◆ THE TASK
Locate the word "controller" in the data below, then copy every line that holds it.

#### MATERIALS PROVIDED ####

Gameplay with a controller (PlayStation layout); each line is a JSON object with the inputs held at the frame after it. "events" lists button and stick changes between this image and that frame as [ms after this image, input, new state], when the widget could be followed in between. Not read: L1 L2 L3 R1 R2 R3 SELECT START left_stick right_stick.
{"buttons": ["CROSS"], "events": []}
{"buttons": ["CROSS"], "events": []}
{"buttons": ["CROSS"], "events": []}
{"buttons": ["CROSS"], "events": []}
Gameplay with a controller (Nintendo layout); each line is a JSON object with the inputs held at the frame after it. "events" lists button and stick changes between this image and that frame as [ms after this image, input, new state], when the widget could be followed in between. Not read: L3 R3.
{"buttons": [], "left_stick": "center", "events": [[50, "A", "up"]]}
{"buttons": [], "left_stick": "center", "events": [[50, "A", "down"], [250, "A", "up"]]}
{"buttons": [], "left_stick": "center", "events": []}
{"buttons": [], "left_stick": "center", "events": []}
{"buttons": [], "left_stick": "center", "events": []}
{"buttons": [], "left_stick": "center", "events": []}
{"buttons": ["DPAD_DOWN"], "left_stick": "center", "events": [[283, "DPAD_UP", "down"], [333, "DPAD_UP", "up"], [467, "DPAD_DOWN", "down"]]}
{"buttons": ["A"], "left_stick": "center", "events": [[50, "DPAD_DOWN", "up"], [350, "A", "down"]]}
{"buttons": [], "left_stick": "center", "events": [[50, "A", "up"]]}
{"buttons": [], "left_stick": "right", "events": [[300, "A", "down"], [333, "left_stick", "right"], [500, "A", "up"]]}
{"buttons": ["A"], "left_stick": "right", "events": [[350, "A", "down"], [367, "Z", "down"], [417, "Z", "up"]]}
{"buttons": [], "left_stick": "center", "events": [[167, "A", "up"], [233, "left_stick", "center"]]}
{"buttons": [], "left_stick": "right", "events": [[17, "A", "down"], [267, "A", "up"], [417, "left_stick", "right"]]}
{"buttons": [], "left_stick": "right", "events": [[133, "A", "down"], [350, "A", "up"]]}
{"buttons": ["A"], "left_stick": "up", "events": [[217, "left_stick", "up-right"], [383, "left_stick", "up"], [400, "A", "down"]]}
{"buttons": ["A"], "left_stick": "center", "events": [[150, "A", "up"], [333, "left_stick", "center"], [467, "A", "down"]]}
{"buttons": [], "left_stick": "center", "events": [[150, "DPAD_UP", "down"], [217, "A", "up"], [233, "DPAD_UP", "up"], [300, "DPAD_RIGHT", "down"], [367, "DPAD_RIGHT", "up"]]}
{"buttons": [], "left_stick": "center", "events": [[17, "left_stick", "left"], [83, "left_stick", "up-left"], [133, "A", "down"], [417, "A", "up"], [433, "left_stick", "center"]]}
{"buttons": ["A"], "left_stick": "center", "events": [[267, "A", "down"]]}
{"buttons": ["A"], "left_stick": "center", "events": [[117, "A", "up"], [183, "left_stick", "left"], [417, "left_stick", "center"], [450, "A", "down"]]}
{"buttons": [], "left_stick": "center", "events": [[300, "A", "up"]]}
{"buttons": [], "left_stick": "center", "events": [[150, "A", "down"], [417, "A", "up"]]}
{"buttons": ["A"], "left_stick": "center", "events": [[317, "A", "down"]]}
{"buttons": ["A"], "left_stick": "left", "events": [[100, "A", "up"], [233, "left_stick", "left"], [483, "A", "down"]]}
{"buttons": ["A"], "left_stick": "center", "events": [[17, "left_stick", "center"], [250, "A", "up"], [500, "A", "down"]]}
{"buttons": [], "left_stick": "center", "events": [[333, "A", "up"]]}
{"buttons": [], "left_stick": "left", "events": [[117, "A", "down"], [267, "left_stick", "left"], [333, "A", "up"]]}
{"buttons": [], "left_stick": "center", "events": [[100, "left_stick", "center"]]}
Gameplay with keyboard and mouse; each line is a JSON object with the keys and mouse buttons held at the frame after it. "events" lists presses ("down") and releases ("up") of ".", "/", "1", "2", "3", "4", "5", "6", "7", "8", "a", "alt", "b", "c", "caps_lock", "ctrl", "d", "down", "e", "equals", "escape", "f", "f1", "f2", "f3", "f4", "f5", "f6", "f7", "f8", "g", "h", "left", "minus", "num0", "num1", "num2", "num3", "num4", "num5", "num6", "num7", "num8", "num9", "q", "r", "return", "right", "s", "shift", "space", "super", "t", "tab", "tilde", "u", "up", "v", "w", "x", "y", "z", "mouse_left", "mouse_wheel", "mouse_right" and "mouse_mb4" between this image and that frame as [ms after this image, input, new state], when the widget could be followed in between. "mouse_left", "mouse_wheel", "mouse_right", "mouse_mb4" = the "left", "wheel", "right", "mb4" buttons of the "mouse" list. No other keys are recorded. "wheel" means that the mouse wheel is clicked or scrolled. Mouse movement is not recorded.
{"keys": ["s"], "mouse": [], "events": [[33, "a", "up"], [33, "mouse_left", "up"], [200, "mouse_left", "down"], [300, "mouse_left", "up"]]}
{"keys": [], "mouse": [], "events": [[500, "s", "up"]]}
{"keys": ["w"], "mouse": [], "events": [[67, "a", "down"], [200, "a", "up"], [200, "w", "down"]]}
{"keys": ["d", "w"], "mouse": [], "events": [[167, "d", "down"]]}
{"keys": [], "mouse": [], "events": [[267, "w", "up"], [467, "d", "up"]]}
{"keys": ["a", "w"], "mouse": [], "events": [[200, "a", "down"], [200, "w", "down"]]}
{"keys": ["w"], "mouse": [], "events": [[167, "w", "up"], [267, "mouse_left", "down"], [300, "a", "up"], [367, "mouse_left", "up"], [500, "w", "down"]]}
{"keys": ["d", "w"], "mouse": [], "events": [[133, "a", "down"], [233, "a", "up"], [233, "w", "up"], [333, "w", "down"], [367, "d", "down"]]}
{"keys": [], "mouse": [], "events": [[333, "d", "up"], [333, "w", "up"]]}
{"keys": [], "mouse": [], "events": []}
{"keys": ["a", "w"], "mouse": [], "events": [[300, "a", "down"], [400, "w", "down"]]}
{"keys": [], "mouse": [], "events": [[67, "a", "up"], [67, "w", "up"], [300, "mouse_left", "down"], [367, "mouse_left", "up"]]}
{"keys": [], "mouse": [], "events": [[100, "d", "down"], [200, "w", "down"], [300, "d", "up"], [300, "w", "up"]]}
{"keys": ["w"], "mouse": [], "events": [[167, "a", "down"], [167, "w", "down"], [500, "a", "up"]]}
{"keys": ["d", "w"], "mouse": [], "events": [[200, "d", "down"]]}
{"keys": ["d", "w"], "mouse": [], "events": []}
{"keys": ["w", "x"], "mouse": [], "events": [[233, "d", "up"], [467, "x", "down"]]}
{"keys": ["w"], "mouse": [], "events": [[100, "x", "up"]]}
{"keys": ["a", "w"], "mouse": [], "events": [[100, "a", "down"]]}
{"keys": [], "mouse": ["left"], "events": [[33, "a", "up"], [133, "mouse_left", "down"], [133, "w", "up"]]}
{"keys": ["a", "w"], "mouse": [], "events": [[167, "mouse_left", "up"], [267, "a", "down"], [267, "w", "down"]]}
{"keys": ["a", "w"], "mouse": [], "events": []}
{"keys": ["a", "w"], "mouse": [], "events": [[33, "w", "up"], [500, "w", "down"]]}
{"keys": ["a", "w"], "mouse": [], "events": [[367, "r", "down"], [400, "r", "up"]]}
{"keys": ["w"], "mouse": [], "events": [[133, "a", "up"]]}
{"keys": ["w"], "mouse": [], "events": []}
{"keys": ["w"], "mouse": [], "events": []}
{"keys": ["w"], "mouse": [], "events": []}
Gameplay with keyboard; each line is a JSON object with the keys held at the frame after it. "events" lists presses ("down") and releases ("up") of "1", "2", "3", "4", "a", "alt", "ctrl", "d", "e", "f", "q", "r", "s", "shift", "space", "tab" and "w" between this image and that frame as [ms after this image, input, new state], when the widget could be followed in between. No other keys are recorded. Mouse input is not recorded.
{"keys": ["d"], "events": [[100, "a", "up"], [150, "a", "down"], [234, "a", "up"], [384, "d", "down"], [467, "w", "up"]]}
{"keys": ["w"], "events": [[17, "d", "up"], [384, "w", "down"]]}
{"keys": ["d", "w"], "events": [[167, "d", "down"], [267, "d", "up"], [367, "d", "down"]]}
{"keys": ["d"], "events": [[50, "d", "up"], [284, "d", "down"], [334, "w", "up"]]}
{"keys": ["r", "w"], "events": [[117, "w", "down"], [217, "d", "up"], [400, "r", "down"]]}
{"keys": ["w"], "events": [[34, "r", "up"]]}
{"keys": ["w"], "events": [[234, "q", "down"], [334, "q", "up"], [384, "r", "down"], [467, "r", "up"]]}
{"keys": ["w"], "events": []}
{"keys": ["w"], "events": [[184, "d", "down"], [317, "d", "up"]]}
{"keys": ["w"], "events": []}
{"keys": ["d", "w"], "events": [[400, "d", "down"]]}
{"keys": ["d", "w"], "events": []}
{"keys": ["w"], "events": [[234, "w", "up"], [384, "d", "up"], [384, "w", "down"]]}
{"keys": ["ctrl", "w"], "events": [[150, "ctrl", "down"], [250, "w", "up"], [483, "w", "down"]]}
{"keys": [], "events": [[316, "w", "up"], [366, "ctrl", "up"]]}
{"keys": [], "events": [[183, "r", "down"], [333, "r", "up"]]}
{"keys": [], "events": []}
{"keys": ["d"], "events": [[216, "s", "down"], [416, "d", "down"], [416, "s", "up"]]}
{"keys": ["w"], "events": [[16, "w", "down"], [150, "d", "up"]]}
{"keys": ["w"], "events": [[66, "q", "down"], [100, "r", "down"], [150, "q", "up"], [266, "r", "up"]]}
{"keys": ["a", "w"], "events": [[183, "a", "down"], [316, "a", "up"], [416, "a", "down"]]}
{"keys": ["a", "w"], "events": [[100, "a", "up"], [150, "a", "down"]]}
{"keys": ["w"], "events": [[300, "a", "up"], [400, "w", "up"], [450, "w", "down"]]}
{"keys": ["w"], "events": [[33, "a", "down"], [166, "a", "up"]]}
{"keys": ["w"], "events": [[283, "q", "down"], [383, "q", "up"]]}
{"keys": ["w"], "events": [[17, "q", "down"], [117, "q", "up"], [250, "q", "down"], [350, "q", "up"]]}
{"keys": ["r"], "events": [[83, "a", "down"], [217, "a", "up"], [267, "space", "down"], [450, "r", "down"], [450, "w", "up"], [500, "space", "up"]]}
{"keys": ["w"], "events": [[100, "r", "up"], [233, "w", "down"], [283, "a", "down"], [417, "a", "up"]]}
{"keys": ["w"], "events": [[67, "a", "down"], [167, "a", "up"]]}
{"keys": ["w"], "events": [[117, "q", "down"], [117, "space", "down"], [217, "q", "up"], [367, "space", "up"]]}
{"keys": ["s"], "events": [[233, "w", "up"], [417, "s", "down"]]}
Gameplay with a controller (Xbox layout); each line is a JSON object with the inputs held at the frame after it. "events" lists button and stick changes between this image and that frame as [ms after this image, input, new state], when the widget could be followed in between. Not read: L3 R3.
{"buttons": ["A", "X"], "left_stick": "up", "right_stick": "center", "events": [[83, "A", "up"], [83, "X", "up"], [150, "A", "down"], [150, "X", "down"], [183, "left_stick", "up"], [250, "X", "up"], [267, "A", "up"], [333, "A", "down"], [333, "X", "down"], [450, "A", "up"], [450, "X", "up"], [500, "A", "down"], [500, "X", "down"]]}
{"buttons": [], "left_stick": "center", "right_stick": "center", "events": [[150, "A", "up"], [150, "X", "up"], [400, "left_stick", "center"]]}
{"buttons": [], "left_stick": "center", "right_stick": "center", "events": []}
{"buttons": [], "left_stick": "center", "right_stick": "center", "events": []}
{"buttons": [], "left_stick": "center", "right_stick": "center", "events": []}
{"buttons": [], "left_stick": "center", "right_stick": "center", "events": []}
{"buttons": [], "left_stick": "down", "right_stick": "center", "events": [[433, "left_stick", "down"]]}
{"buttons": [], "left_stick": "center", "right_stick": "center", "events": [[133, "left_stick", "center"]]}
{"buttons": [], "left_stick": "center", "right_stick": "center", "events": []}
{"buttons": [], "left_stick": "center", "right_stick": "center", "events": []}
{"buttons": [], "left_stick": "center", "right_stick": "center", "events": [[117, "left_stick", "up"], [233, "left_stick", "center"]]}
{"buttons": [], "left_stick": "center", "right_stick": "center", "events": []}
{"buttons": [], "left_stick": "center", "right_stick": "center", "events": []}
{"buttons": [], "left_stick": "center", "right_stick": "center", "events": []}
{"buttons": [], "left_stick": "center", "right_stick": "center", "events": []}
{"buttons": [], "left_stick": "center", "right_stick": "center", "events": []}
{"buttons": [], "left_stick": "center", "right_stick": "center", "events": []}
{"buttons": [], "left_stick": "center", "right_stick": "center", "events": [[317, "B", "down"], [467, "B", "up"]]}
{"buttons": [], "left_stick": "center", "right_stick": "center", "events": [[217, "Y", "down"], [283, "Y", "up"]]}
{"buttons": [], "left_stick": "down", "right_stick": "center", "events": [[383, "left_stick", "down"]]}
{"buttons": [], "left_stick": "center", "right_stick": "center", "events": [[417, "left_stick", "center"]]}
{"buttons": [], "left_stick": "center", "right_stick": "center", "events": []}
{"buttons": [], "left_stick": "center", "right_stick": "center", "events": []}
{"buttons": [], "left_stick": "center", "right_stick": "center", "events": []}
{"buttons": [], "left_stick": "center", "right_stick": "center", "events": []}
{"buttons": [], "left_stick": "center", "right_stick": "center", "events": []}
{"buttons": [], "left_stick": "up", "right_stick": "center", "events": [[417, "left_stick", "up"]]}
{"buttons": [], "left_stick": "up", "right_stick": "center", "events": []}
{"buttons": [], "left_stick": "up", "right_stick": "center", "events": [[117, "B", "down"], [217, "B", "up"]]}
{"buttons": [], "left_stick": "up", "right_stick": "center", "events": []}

####

◆ EXERCISE SOLUTION
Gameplay with a controller (PlayStation layout); each line is a JSON object with the inputs held at the frame after it. "events" lists button and stick changes between this image and that frame as [ms after this image, input, new state], when the widget could be followed in between. Not read: L1 L2 L3 R1 R2 R3 SELECT START left_stick right_stick.
Gameplay with a controller (Nintendo layout); each line is a JSON object with the inputs held at the frame after it. "events" lists button and stick changes between this image and that frame as [ms after this image, input, new state], when the widget could be followed in between. Not read: L3 R3.
Gameplay with a controller (Xbox layout); each line is a JSON object with the inputs held at the frame after it. "events" lists button and stick changes between this image and that frame as [ms after this image, input, new state], when the widget could be followed in between. Not read: L3 R3.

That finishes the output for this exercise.